(TEXT PASSAGE):
BEGIN

You had none of that curiosity for the social stage directions, the
trivial _ficelles_ of the business; it is simian, but that is how the
wild youth of man is captured; you wouldn't imitate, hence you kept
free--a wild dog, outside the kennel--and came dam near starving for
your pains. The key to the business is of course the belly; difficult as
it is to keep that in view in the zone of three miraculous meals a day
in which we were brought up. Civilisation has become reflex with us; you
might think that hunger was the name of the best sauce; but hunger to
the cold solitary under a bush of a rainy night is the name of something
quite different. I defend civilisation for the thing it is, for the
thing it has _come_ to be, the standpoint of a real old Tory. My ideal
would be the Female Clan. But how can you turn these crowding dumb
multitudes _back?_ They don't do anything _because_; they do things,
write able articles, stitch shoes, dig, from the purely simian impulse.

END

(REQUIRED TASK A):
Answer these questions from the passage on civilization:
(i) What does the speaker call the key to the business?
(ii) What would the speaker's ideal be?
(iii) Outside what is the wild dog said to be?
The listing has no connection to the passage on civilization.

(RECORD SET):
BEGIN

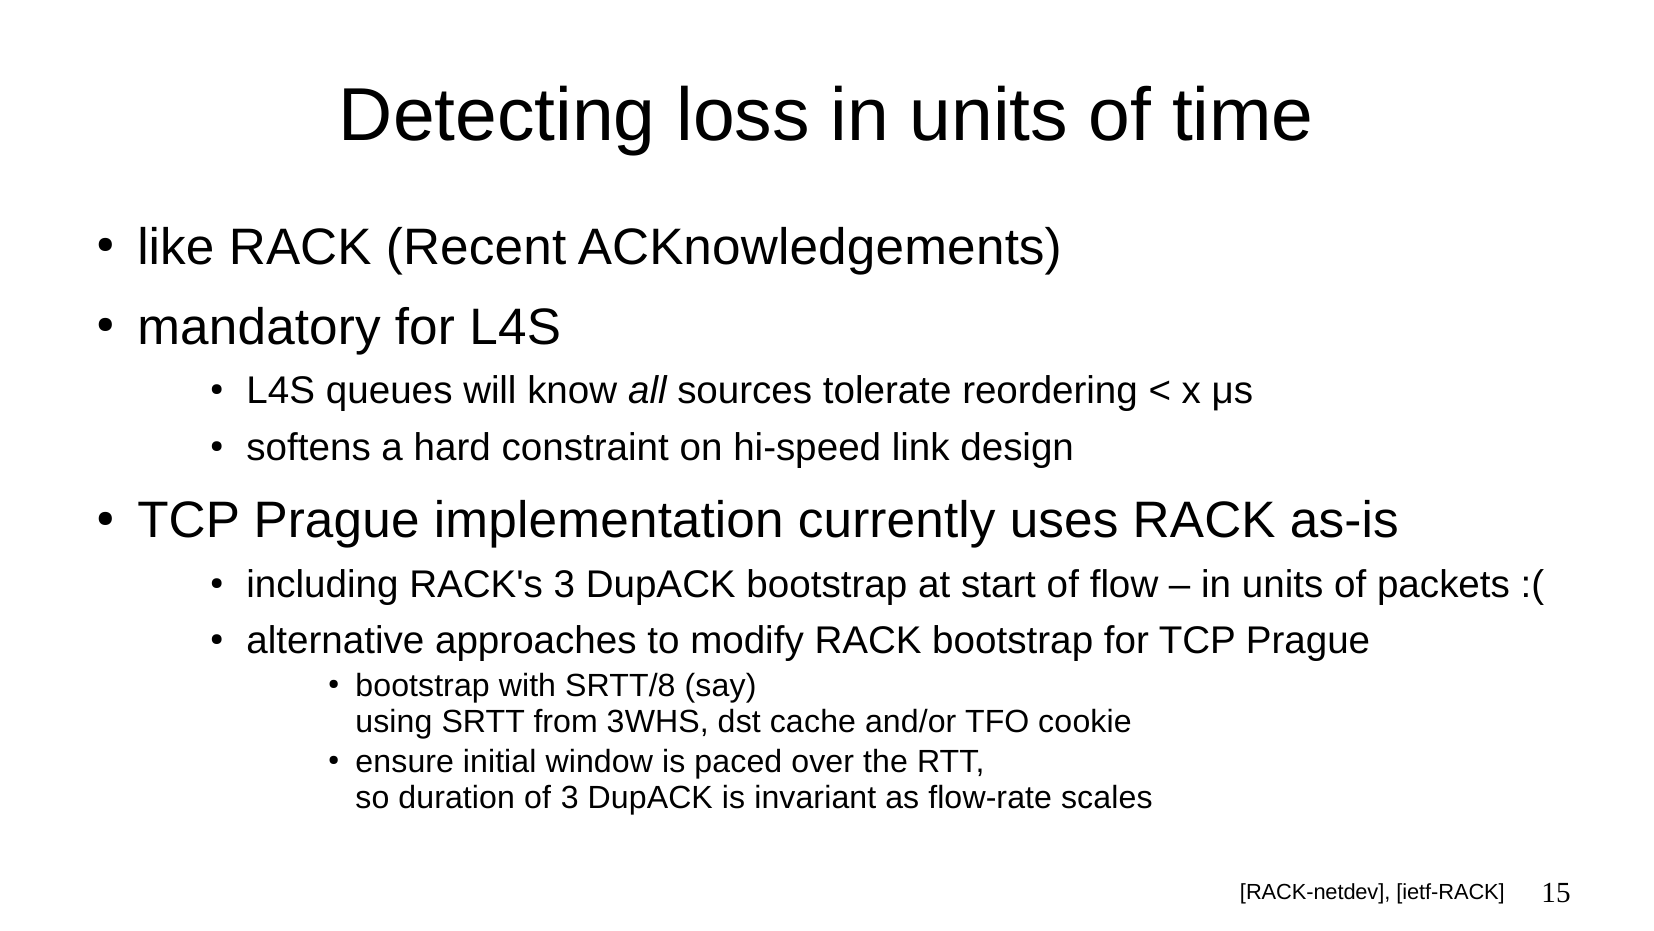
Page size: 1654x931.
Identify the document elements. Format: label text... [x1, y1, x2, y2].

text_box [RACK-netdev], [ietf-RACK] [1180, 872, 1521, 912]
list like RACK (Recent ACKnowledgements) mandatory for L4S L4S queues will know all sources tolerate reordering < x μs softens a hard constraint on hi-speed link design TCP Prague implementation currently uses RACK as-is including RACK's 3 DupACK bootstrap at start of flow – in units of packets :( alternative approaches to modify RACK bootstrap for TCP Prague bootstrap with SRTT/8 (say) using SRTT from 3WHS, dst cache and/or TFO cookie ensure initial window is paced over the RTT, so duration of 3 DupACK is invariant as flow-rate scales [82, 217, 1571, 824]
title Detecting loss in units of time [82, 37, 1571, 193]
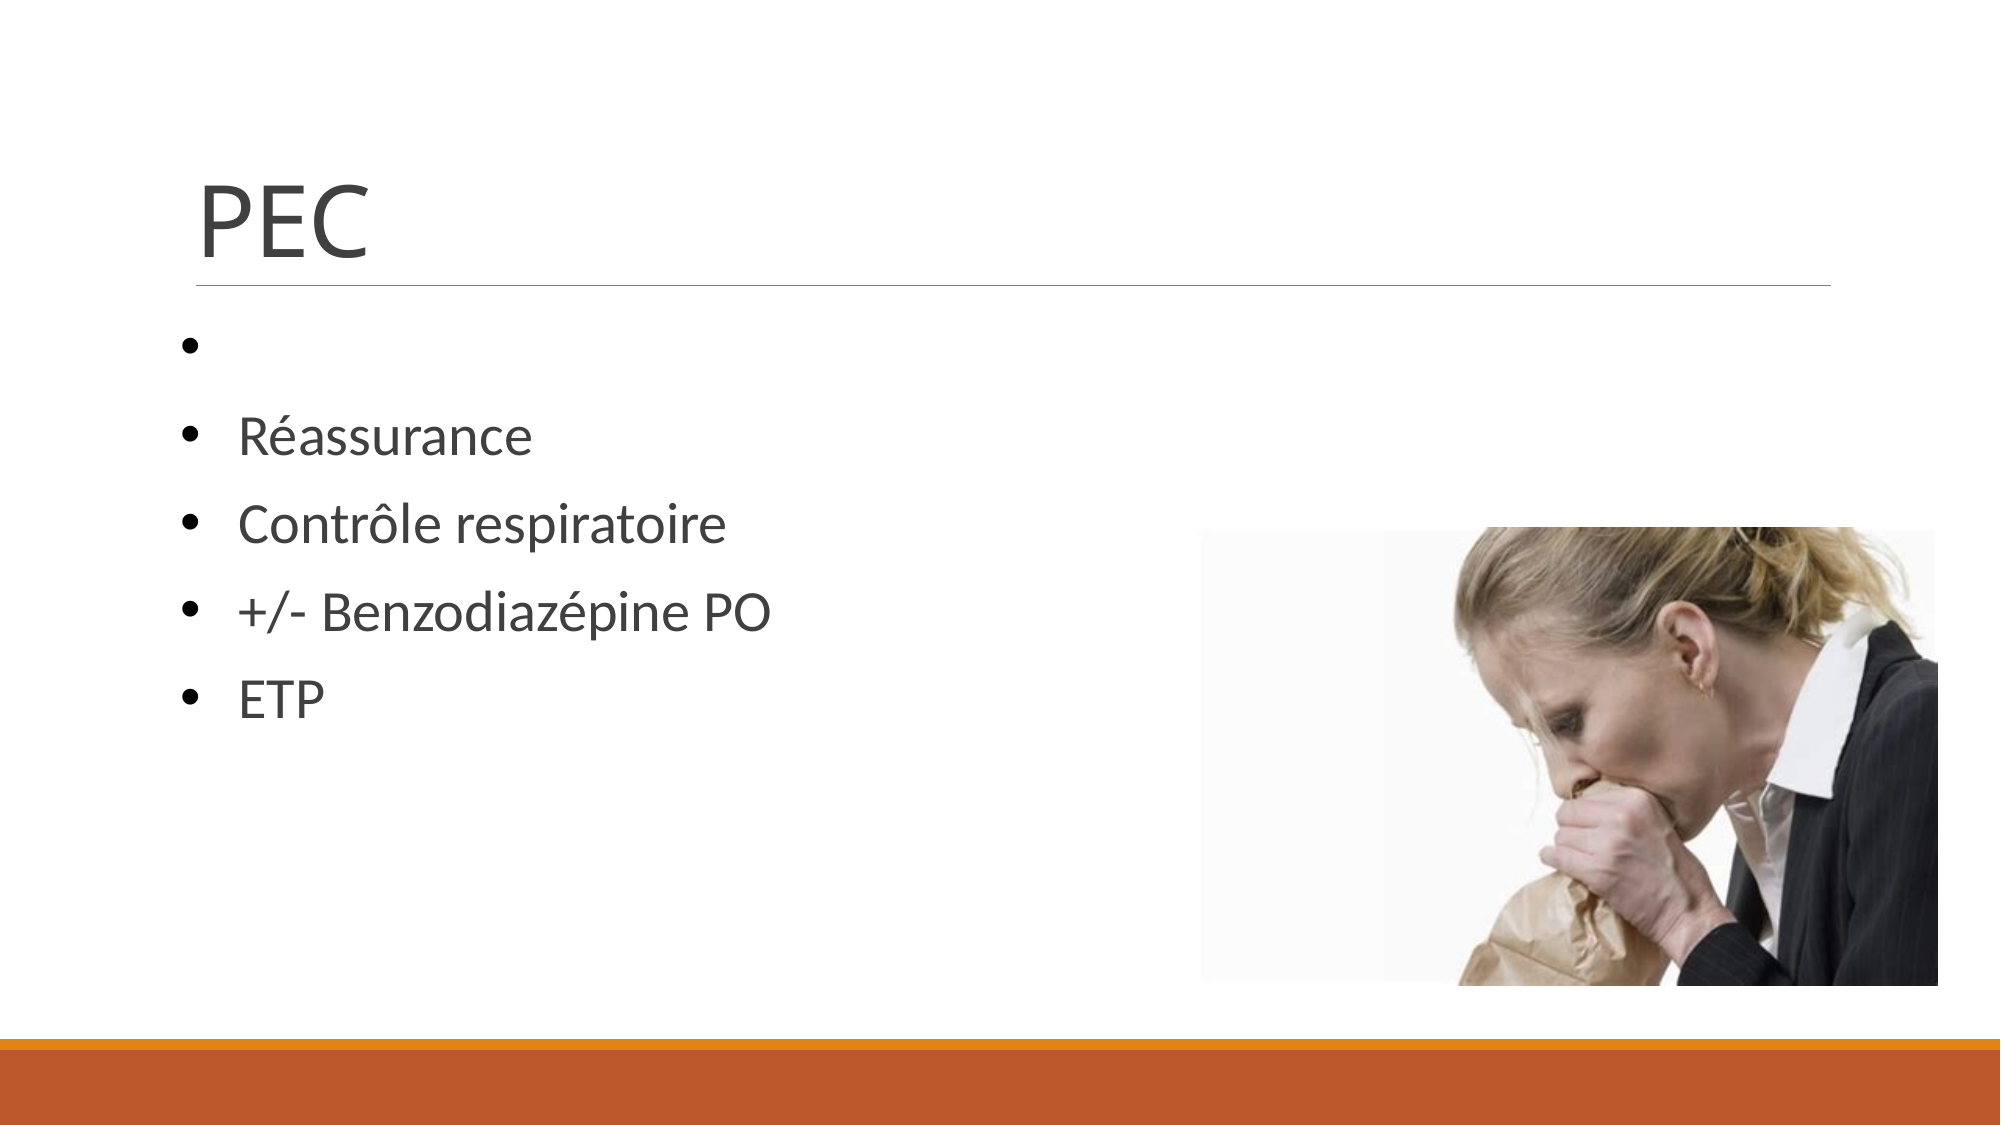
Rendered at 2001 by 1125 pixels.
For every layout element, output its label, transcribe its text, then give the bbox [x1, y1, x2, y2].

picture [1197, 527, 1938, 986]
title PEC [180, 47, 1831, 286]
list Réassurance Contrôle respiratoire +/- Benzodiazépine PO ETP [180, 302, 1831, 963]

END

(REQUIRED TASK B):
In the listing, starting at its first line and ending at the line containing "text_box [RACK-netdev], [ietf-RACK]", substitute "layout regions" for "document elements" and keep everything else the same. Give only those lines and leave out the pictures.

(REPLY A):
(i) The belly.
(ii) The Female Clan.
(iii) The kennel.

(REPLY B):
Page size: 1654x931.
Identify the layout regions. Format: label text... [x1, y1, x2, y2].

text_box [RACK-netdev], [ietf-RACK] [1180, 872, 1521, 912]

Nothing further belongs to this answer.